● **Extract to read**:

I share because some of you might find truth in what I say, and healing can happen for you as it has for me. I do believe that none of us experience things for only our benefit and learning, but to take what we learn and share it with others. None of us own the truth, it all comes from the same place and it’s given when we are willing to use it for the benefit of others. So if that’s you, I sincerely hope it helps.

● **Record extracts**:

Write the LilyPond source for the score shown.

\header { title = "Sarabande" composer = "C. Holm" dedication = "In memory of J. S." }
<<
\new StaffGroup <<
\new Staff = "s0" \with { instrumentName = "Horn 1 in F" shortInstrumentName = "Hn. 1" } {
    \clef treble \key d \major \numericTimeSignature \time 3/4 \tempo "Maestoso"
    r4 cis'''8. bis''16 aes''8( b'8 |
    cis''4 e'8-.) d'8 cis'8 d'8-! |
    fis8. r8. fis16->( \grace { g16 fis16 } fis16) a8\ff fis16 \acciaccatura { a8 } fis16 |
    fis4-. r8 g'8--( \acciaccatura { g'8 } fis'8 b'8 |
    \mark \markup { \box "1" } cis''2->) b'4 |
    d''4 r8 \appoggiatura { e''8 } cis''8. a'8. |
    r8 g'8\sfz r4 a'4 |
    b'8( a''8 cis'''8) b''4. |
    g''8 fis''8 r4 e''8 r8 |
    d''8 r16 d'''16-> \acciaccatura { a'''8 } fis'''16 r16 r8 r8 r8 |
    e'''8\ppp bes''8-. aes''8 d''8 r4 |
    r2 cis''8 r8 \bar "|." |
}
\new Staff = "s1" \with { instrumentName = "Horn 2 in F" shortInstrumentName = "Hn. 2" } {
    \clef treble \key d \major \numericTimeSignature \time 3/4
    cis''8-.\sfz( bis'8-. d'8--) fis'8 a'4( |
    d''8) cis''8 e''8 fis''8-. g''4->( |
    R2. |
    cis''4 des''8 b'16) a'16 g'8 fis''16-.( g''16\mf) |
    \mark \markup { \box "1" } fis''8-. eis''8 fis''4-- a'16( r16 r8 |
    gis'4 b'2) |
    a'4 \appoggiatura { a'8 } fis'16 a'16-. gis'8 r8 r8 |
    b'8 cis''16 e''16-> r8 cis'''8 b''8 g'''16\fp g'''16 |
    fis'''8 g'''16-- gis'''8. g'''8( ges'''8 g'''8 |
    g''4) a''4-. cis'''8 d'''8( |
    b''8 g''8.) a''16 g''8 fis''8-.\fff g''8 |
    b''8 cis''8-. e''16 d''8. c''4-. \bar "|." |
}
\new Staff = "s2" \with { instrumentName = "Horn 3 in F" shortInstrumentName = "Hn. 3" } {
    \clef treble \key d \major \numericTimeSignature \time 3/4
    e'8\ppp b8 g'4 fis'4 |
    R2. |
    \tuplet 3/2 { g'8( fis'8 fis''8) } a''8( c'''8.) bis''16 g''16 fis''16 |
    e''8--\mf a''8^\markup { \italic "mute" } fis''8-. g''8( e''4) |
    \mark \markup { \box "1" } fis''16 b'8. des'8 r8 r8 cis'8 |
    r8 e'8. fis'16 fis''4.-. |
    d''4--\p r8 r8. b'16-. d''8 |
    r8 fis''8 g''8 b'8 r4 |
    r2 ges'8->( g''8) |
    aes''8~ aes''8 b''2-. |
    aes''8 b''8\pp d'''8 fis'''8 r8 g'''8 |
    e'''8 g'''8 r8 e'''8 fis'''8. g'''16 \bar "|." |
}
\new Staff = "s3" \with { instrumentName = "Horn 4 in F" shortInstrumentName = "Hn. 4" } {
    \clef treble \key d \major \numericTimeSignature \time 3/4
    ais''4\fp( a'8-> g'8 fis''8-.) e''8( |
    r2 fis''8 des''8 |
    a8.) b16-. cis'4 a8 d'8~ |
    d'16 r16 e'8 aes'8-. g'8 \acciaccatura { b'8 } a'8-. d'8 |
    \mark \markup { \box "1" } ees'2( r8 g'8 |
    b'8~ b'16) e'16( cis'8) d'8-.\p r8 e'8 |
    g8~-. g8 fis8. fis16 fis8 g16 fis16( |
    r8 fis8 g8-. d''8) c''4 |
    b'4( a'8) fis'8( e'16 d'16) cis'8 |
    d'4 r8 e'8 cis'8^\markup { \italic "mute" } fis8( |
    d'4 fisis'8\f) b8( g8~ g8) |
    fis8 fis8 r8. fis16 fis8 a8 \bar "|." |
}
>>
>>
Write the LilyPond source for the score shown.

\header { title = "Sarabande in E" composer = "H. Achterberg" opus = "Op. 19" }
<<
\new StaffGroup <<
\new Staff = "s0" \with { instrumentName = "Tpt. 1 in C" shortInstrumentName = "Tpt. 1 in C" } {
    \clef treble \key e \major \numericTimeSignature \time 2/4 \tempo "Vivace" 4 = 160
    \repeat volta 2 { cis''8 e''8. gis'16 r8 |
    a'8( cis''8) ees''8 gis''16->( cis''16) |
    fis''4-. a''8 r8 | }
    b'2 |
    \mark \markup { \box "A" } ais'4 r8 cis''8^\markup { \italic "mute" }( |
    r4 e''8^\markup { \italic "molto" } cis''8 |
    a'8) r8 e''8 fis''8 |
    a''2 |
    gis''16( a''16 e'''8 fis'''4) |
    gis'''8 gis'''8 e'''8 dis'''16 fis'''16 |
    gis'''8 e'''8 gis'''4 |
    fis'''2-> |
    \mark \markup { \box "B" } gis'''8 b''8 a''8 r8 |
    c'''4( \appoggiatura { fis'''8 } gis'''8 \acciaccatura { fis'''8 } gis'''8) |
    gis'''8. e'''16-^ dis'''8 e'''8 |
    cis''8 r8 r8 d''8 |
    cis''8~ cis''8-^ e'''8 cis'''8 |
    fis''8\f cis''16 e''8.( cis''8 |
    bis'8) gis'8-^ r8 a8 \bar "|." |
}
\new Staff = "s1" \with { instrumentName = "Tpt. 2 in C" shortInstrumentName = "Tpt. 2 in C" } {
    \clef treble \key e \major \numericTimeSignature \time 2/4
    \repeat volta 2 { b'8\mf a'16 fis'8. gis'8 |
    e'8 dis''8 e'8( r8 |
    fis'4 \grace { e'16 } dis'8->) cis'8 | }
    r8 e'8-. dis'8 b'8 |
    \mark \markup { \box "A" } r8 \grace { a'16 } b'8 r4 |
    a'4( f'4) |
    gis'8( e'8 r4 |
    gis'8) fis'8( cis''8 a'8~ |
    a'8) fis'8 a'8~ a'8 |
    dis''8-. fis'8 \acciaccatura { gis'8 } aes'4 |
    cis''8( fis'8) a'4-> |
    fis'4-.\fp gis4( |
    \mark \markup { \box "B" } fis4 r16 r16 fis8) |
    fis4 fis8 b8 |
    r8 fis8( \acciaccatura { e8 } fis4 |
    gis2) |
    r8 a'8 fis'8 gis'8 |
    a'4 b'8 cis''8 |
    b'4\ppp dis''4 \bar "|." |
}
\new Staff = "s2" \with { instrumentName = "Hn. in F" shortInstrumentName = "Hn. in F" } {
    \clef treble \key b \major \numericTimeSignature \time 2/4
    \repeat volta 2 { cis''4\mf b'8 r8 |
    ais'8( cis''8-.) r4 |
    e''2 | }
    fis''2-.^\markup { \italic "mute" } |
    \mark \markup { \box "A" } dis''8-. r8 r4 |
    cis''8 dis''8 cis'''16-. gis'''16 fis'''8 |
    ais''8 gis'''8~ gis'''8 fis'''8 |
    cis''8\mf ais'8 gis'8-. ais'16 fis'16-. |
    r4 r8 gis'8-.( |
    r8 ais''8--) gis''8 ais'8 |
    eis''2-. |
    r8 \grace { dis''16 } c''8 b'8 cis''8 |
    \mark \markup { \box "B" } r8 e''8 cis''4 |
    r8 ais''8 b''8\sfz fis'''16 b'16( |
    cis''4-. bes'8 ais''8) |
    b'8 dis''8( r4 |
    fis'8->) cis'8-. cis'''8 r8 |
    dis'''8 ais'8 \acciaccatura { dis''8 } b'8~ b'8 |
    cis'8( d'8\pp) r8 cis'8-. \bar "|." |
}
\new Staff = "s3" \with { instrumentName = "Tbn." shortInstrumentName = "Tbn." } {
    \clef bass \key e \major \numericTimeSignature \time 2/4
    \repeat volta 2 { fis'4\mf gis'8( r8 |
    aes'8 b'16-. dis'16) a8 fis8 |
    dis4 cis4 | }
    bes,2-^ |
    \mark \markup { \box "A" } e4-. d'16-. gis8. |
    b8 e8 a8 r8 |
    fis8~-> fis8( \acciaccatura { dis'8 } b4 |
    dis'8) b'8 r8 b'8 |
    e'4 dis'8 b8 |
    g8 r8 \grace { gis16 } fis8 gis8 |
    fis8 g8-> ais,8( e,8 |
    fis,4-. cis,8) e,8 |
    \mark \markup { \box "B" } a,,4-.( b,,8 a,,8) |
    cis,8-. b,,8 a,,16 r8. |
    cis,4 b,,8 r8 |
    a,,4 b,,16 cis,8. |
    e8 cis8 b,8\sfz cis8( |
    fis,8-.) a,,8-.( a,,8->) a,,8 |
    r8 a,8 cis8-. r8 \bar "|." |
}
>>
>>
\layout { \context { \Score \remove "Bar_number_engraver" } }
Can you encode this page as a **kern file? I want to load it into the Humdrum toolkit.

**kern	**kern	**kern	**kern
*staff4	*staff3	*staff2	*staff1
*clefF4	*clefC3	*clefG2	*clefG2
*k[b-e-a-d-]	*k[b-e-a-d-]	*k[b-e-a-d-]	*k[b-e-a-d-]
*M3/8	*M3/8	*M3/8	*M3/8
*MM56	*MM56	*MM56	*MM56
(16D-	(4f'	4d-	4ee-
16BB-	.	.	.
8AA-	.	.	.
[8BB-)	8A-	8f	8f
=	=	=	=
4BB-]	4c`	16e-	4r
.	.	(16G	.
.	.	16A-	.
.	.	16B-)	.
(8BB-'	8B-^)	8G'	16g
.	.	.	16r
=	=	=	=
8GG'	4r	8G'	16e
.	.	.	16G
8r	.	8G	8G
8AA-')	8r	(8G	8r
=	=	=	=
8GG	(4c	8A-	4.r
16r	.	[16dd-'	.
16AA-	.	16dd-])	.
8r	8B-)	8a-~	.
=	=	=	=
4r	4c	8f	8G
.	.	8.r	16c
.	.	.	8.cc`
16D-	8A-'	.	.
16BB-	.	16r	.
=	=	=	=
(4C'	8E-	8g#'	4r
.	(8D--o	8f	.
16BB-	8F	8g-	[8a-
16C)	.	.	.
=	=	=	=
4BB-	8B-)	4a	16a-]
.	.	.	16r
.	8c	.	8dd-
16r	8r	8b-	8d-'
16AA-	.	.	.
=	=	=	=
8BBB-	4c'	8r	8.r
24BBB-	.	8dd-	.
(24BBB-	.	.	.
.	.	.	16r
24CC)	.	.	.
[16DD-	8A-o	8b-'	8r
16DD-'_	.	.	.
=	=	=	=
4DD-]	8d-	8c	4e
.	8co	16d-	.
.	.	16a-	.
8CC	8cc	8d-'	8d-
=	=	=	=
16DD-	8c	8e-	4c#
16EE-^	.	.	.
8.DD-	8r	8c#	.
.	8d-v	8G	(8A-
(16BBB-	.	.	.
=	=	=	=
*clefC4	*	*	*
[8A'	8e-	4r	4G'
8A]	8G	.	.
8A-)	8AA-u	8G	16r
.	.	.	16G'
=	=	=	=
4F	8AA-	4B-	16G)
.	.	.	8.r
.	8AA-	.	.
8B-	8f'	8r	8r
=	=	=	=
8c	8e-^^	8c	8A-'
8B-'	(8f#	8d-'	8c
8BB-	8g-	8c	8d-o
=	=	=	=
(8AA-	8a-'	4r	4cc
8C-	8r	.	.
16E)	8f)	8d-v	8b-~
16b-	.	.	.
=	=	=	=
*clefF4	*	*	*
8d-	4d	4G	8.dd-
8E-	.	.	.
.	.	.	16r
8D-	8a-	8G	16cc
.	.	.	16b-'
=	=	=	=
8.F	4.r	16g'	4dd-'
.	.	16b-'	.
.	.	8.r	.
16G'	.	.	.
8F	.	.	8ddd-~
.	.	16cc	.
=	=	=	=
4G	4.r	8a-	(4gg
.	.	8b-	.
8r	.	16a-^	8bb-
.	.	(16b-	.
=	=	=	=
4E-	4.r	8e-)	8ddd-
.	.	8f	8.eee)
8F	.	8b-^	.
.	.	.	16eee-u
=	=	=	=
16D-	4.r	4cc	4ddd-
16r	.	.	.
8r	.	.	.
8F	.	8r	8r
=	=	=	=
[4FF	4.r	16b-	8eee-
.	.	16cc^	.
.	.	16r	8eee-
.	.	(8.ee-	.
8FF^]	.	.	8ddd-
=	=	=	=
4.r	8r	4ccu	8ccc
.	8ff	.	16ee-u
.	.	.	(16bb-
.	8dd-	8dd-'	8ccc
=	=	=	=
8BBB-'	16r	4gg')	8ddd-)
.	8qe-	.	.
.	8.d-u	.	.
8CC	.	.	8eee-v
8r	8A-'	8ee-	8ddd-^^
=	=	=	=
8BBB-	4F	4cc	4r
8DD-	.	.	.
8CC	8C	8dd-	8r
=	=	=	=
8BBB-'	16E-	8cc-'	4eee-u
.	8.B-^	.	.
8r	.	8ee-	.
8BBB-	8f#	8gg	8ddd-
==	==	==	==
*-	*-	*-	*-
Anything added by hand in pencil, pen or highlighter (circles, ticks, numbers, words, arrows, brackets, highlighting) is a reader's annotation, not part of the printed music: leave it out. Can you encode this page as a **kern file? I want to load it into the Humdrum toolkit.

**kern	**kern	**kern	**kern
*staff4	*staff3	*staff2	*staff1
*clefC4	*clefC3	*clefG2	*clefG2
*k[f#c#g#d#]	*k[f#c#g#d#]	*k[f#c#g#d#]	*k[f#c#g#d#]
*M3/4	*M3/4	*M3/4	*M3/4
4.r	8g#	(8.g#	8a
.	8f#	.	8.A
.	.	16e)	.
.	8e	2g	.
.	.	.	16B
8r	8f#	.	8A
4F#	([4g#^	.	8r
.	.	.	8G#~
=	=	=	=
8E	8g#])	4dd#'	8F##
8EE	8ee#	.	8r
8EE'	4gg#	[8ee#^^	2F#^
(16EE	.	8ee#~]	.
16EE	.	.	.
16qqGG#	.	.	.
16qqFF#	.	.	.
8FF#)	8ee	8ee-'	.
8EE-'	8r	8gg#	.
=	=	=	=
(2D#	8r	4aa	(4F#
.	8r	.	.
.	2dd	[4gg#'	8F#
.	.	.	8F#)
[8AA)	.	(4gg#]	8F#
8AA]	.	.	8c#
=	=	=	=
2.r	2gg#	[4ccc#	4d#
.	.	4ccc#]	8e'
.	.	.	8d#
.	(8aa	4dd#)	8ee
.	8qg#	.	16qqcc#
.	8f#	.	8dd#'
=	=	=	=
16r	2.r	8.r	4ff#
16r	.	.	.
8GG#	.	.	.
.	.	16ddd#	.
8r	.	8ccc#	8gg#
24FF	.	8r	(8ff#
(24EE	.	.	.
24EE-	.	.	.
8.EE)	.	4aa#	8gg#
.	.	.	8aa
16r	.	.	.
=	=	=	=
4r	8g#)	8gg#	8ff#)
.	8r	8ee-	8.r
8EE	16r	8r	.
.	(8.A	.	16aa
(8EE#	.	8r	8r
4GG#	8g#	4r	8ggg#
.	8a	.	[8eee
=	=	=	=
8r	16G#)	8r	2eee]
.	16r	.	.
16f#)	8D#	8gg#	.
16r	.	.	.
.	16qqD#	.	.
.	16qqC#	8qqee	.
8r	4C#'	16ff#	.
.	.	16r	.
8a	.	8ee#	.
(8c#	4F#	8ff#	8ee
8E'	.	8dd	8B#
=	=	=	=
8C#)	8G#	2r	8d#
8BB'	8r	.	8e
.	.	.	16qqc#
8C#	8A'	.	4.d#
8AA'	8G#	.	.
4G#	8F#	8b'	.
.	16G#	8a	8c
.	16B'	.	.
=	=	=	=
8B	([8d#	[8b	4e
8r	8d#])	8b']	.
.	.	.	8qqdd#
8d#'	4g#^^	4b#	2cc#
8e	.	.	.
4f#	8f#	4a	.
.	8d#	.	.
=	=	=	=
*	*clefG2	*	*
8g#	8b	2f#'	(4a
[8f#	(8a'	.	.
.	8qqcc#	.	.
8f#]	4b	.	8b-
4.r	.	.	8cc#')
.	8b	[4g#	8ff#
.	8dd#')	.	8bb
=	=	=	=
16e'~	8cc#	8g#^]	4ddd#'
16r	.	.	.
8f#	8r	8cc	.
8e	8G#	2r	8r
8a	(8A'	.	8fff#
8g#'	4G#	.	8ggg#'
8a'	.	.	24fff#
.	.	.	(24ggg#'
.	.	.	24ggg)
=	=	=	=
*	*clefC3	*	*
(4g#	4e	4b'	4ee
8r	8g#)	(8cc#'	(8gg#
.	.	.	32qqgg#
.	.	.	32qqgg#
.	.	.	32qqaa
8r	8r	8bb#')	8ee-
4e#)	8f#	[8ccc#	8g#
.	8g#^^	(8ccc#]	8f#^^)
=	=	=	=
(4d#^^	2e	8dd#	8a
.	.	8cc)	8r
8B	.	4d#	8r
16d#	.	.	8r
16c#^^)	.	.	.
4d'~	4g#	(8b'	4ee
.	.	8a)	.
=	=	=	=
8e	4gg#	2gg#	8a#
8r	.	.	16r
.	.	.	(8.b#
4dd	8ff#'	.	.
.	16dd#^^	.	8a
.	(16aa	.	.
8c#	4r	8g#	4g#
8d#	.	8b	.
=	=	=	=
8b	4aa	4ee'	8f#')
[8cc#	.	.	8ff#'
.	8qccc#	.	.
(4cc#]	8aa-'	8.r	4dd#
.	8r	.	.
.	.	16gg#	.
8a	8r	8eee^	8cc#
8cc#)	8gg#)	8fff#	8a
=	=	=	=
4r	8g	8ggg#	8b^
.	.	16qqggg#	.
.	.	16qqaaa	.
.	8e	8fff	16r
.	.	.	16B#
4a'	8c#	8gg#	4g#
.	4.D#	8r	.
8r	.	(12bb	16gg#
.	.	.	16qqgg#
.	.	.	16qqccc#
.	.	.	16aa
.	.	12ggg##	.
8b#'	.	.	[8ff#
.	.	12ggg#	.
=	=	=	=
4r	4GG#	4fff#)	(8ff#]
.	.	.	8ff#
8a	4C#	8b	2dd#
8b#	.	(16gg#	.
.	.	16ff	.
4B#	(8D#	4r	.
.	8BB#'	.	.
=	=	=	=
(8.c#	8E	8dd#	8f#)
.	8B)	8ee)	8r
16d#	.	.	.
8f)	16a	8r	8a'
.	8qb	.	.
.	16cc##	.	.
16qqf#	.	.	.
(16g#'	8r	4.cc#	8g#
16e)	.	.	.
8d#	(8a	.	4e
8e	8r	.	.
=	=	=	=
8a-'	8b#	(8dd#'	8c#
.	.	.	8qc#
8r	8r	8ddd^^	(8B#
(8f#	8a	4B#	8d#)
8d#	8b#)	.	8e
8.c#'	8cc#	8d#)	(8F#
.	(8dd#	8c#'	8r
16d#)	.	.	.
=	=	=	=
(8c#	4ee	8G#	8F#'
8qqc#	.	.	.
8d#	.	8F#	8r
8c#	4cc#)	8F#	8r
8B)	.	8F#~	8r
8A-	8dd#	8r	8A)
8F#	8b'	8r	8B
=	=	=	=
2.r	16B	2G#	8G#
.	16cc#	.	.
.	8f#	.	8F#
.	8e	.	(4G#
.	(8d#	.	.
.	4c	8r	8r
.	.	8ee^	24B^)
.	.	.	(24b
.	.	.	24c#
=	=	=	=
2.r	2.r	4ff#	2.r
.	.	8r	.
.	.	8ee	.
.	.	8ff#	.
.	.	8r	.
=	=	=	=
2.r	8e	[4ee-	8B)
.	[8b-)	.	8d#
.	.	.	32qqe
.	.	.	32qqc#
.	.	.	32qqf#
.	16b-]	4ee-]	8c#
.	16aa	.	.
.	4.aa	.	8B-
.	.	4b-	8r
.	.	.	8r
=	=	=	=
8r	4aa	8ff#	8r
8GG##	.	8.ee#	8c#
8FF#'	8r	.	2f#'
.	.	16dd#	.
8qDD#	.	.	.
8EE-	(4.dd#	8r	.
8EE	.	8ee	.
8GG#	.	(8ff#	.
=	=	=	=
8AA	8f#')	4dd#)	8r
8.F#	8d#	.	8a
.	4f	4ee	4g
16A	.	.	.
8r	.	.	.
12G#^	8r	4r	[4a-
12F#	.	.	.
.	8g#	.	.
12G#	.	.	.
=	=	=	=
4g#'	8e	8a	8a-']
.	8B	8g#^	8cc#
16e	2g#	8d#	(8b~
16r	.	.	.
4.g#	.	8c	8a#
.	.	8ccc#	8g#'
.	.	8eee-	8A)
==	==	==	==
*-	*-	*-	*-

● **What to work on**:
Rewrite the part of the passage on sharing truth that opens with the words "I share because" and closes with "hope it helps.", changing every "truth" to "wisdom". The records can be set aside, since none of the work depends on them.

● **Solution to the problem**:
I share because some of you might find wisdom in what I say, and healing can happen for you as it has for me. I do believe that none of us experience things for only our benefit and learning, but to take what we learn and share it with others. None of us own the wisdom, it all comes from the same place and it’s given when we are willing to use it for the benefit of others. So if that’s you, I sincerely hope it helps.